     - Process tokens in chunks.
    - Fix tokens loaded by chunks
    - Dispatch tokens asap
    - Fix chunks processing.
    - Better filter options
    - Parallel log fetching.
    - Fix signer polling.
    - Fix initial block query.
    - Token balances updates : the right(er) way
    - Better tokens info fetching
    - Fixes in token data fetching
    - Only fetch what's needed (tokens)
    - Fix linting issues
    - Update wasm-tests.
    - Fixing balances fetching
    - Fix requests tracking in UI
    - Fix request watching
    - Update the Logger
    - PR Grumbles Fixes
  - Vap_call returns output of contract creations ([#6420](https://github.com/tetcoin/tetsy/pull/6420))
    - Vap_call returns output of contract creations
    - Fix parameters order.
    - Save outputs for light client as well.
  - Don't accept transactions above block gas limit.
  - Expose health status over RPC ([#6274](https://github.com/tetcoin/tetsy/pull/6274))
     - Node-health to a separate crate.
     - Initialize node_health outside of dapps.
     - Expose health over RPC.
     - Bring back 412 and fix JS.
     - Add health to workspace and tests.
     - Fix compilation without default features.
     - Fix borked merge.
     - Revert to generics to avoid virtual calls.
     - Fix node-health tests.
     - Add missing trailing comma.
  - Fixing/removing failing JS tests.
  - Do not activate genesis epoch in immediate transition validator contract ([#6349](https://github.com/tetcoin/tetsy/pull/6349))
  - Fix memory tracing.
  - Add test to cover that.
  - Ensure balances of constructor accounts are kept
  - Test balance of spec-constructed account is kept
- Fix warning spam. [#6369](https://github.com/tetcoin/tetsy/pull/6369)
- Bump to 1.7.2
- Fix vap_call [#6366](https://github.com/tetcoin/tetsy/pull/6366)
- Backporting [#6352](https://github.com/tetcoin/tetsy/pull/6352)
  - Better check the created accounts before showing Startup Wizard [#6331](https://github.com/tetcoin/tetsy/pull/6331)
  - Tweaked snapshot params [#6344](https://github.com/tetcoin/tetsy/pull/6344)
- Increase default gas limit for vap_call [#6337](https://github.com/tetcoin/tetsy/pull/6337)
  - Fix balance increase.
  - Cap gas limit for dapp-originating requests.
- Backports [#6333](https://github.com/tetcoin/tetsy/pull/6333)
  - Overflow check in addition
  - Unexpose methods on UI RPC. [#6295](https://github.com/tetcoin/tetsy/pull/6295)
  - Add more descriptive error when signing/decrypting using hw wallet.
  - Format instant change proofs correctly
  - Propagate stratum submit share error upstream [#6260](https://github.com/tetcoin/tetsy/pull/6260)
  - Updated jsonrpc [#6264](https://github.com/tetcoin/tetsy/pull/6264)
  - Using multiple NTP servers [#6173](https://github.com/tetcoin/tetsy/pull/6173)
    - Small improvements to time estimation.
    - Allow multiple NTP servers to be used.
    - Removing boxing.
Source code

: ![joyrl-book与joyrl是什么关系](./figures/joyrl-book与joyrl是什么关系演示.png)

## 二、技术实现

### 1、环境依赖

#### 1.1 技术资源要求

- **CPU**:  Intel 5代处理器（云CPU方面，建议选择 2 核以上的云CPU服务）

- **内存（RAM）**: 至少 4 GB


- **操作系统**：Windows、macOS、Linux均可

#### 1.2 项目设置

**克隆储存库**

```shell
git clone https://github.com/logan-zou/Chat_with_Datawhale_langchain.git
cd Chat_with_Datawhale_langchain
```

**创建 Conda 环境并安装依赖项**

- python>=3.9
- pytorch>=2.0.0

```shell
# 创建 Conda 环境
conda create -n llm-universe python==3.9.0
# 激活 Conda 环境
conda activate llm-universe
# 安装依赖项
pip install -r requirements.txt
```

---

* Work order *
Each line that contains the string "block" should be copied from the data above.

* Task answer *
    - Fix initial block query.
  - Don't accept transactions above block gas limit.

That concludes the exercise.